Copia literalmente, del fragmento sobre la disrupción en el aula, el pasaje que empieza con las palabras que contienen "Por otro lado, como" y termina con "contrastada su eficacia.".

--- Fragmento de página ---
☆ ☆ ☆ ☆ ☆ ☆ ☆

A su vez, los conflictos de convivencia o, más en general, los retos cotidianos de la vida dentro de la institución, afectarían a todas las personas de la comunidad escolar —y no sólo a los directamente involucrados—, por lo que también se esperaría de todos una implicación activa en su prevención y tratamiento.
Por otro lado, como señala Pérez (1996)[1], tendríamos una respuesta más «especializada», esto es, consistente en “programas específicos” destinados a hacer frente a aspectos determinados del problema de comportamiento antisocial o a manifestaciones más concretas del mismo, que técnicamente denominaríamos prevención secundaria y terciaria. Se trata de programas más o menos ambiciosos, desarrollados por expertos, y que se vienen aplicando en centros educativos españoles desde hace años. Los cuatro que presento y describo a continuación tienen en común haber sido evaluados seriamente, quedando contrastada su eficacia.
Modelo docente para prevenir las conductas disruptivas
Entendemos que nuestra actual práctica docente se acerca a una simbiosis de los estilos conductista y constructivista. Es indudable que debemos apostar a un fuerte cambio en nuestra forma de actuar dentro del aula aventurándonos a llegar a tener un estilo docente que adopte las ideas de Paulo Freire y Edgar Morin, entre otros pedagogos contemporáneos.
El profesor debe tener el liderazgo en el aula, ya que es quien marca el ritmo, los contenidos, organiza el espacio y el tiempo, y supervisa el buen funcionamiento de la actividad. Hay actitudes, comportamientos y destrezas de los profesores que actúan de elemento disuasorio ante la disrupción, o por el contrario pueden favorecer la actitud hostil e indisciplinada de cierto alumnado. Estos factores están directamente relacionados con: la personalidad y forma de abordar la clase, su estilo de control y manejo del aula, su estilo docente y las interacciones que se producen en los procesos de aula.
La disrupción en el aula es un fenómeno complejo que a pesar de interpretarse en muchos casos como un hecho que recae en una serie de individuos, alumnos, es sin embargo un fenómeno interactivo. Así encontramos que en la búsqueda de mejoras del clima de aula hay que valorar y revisar aspectos referentes a la organización del aula, las estrategias de comunicación que se dan con cada profesor y grupo, los vínculos relacionales que se establecen entre los mismos, el ajuste curricular y las adaptaciones curriculares, las normas del aula y las rutinas que utiliza cada profesor en sus procesos de aula.
Lo antedicho se podrá llevar a la práctica desde el modelo docente al que se aspira, explicitado en el apartado anterior, con las siguientes estrategias áulicas:






















- Deseo de atención: debemos ignorar en lo posible el comportamiento y darle atención y apoyo sólo cuando actúa correctamente.

☆ ☆ ☆ ☆ ☆ ☆ ☆

--- Material proporcionado ---
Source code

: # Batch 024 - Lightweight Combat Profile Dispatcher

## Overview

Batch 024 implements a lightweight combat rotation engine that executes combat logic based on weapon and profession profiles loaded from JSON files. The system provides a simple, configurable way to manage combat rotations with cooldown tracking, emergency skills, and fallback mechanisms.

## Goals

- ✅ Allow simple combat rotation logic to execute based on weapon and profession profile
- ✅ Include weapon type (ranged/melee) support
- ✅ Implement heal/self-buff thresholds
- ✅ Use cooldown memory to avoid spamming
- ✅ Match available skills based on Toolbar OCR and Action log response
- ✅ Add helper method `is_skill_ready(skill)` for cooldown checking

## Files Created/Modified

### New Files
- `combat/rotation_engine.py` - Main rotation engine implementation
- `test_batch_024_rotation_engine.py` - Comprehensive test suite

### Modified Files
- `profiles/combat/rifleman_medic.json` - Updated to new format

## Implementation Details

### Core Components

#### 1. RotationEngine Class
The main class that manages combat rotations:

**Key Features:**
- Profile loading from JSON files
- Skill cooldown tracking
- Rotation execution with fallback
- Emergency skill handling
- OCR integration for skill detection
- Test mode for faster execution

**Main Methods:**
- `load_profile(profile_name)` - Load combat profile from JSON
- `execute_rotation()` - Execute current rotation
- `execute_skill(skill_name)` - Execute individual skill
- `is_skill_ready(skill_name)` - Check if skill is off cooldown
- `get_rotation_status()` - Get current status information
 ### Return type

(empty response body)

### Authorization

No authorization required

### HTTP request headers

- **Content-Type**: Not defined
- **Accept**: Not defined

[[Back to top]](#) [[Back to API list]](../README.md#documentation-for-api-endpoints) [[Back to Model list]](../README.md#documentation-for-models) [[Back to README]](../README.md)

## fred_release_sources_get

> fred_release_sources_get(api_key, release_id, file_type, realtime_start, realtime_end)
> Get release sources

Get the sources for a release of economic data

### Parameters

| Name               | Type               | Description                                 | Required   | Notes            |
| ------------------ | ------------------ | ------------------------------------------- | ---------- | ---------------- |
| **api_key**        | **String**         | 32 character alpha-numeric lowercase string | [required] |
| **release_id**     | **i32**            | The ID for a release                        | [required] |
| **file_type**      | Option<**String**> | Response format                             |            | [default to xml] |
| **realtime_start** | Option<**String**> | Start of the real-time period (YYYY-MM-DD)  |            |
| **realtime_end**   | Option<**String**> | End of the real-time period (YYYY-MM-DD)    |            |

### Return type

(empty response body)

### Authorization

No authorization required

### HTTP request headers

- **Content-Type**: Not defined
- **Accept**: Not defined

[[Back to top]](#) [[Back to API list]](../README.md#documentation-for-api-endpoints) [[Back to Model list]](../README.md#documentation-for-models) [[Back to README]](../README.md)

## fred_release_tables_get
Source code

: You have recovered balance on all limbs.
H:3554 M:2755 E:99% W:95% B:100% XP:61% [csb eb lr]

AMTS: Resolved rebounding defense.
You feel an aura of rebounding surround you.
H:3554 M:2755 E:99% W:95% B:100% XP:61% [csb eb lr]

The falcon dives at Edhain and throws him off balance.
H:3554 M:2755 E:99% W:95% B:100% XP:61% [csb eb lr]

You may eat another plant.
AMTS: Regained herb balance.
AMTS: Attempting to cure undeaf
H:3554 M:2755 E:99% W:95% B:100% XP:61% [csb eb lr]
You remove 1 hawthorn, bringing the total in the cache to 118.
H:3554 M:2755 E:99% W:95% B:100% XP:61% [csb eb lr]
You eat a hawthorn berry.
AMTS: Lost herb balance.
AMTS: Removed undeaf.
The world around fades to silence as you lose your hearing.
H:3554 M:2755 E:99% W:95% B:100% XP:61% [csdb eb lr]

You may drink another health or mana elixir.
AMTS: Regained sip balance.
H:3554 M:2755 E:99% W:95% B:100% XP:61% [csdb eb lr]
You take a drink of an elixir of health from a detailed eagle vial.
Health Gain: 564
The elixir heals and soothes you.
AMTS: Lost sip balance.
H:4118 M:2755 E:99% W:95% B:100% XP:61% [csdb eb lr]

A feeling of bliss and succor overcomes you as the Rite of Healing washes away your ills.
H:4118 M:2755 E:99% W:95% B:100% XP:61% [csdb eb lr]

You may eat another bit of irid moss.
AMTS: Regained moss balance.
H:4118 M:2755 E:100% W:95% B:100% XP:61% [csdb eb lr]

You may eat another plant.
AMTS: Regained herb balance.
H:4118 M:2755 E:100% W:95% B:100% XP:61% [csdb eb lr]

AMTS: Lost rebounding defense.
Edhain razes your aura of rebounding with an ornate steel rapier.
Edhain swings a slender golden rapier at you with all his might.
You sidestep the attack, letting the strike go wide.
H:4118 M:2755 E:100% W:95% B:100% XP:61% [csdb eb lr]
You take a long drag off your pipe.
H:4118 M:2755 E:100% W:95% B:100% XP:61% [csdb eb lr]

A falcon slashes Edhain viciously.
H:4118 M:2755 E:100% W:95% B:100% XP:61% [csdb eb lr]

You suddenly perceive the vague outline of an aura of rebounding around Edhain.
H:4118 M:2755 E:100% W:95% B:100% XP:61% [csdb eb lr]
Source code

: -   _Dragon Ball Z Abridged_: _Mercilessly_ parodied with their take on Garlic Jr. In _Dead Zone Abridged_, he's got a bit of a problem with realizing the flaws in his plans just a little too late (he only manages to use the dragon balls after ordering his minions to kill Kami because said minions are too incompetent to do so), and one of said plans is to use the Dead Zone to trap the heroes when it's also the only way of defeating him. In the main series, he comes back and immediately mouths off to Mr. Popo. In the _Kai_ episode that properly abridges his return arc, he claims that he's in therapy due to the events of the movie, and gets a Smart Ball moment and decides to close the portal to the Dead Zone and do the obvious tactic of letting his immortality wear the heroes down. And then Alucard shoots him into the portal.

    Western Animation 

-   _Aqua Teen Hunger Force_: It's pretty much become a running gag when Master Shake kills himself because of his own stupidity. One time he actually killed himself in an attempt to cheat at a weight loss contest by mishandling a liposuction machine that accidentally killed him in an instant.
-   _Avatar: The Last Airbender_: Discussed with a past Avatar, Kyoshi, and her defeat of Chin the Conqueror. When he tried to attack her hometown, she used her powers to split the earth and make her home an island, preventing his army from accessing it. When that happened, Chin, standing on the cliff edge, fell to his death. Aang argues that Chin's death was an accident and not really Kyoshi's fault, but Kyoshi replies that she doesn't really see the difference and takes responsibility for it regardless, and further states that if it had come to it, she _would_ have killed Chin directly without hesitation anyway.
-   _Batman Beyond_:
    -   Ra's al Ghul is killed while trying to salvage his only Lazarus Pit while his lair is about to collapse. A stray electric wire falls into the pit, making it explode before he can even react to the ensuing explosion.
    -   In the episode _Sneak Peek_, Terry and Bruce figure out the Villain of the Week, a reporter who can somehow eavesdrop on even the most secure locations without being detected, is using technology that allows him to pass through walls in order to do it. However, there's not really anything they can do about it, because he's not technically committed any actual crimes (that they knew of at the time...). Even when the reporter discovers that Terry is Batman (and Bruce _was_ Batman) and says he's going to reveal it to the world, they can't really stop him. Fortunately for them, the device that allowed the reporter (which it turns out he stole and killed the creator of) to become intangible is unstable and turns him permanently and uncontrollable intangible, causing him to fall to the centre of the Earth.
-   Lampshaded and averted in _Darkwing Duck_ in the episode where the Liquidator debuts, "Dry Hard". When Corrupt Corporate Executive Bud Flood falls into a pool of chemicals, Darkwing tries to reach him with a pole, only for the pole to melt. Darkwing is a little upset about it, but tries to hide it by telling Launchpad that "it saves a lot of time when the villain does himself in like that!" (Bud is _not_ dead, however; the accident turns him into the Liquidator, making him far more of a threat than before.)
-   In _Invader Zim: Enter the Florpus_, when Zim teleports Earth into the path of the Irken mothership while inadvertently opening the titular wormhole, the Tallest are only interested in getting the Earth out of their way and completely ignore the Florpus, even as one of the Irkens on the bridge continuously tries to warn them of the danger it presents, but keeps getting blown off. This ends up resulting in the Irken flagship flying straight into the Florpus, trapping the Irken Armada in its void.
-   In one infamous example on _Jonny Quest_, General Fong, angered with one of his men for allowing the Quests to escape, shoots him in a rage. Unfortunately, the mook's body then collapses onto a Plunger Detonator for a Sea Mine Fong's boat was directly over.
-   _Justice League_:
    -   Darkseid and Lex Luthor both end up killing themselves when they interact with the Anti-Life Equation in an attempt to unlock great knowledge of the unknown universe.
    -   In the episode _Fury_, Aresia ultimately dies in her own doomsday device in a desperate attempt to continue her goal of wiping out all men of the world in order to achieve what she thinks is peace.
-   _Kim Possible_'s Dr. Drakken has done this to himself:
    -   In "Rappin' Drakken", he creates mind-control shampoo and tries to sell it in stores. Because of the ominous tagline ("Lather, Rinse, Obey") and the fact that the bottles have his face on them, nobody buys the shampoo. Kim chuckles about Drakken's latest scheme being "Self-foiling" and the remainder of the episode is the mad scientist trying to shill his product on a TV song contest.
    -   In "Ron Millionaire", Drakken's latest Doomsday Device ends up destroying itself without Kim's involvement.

☆ ☆ ☆ ☆ ☆ ☆ ☆

--- Tarea resuelta ---
Por otro lado, como señala Pérez (1996)[1], tendríamos una respuesta más «especializada», esto es, consistente en “programas específicos” destinados a hacer frente a aspectos determinados del problema de comportamiento antisocial o a manifestaciones más concretas del mismo, que técnicamente denominaríamos prevención secundaria y terciaria. Se trata de programas más o menos ambiciosos, desarrollados por expertos, y que se vienen aplicando en centros educativos españoles desde hace años. Los cuatro que presento y describo a continuación tienen en común haber sido evaluados seriamente, quedando contrastada su eficacia.